Car au bout d'un temps difficilement quantifiable, j'entendis un bruit qui m'était complètement inconnu. La porte s'ouvrait. Quelque chose de dur glissa sur le sol, avec des grognements, des bruits de pas trainants, puis la porte claqua. On avait introduit quelque chose dans ma cellule. Je me retournai lentement, je tendis l'oreille, je flairai l'air putride qui m'entourait : rien. C'est alors que le cauchemar commença. La lampe se mit à clignoter, à raison d'un bref flash de lumière toutes les trente sept secondes, en parfaite synchronisation avec le bruit de la goutte.

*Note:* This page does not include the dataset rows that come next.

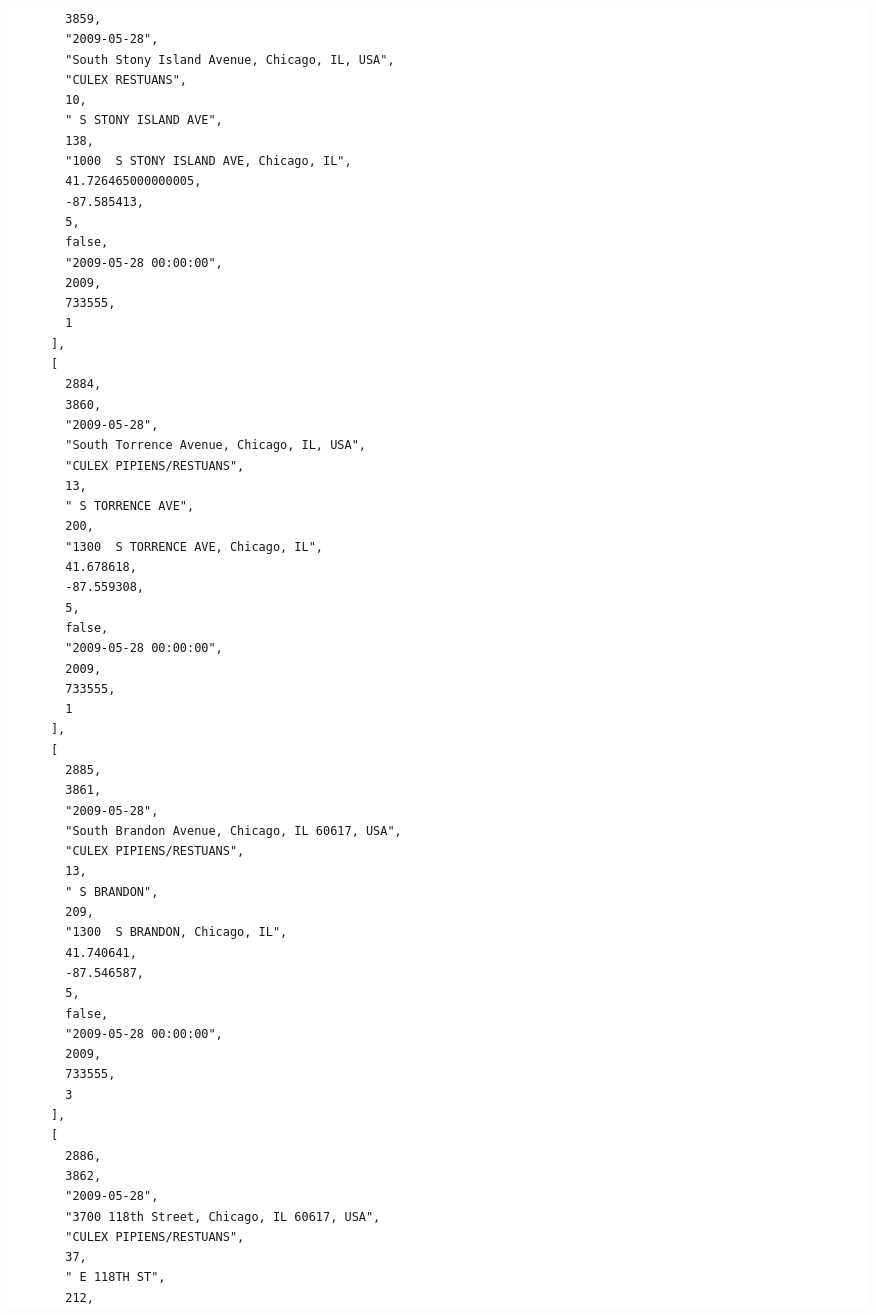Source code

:             3859,
            "2009-05-28",
            "South Stony Island Avenue, Chicago, IL, USA",
            "CULEX RESTUANS",
            10,
            " S STONY ISLAND AVE",
            138,
            "1000  S STONY ISLAND AVE, Chicago, IL",
            41.726465000000005,
            -87.585413,
            5,
            false,
            "2009-05-28 00:00:00",
            2009,
            733555,
            1
          ],
          [
            2884,
            3860,
            "2009-05-28",
            "South Torrence Avenue, Chicago, IL, USA",
            "CULEX PIPIENS/RESTUANS",
            13,
            " S TORRENCE AVE",
            200,
            "1300  S TORRENCE AVE, Chicago, IL",
            41.678618,
            -87.559308,
            5,
            false,
            "2009-05-28 00:00:00",
            2009,
            733555,
            1
          ],
          [
            2885,
            3861,
            "2009-05-28",
            "South Brandon Avenue, Chicago, IL 60617, USA",
            "CULEX PIPIENS/RESTUANS",
            13,
            " S BRANDON",
            209,
            "1300  S BRANDON, Chicago, IL",
            41.740641,
            -87.546587,
            5,
            false,
            "2009-05-28 00:00:00",
            2009,
            733555,
            3
          ],
          [
            2886,
            3862,
            "2009-05-28",
            "3700 118th Street, Chicago, IL 60617, USA",
            "CULEX PIPIENS/RESTUANS",
            37,
            " E 118TH ST",
            212,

A chaque flash, j'entrevoyais le monstre qui s'était introduit dans ma cellule : un être immonde, fait de poils, vaguement humanoïde ; ses yeux, noyés dans une masse de croûtes et de ce qui ressemblait vaguement à des algues, me fixaient d'un air fou. Il ne bougeait pas, parfois sa bouche se tordait et laissait apparaître des chicots d'une saleté absolue. Les clignotements cessèrent, et à nouveau, je me retrouvais plongé dans le noir total. Savoir que cette bête se trouvait à quelques pas de moi, sans que je puisse la voir, me plongeait dans une panique désordonnée. Je me mis à trembler, à tatonner devant moi, de peur qu'elle ne s'approche à mon insu ; puis enfin, je cédais tout à fait et bondis vers elle en hurlant. Je heurtai une surface froide et lisse, j'entendis des bruits étranges, du verre se briser, il n'y avait pas de verre dans ma cellule, je percutai la chaise, la table, le vacarme était infernal, je ne sentais pas la bête, je ne savais contre quoi je me battais, je sentis sous mes doigts un objet froid et pointu dont je battis l'air, puis, complètement perdu, au summum de la panique, je me l'enfonçai profondément dans le ventre. Tout se calma. Je m'effondrai. Mon sang coulait sous moi, à flots. J'avais tué la bête.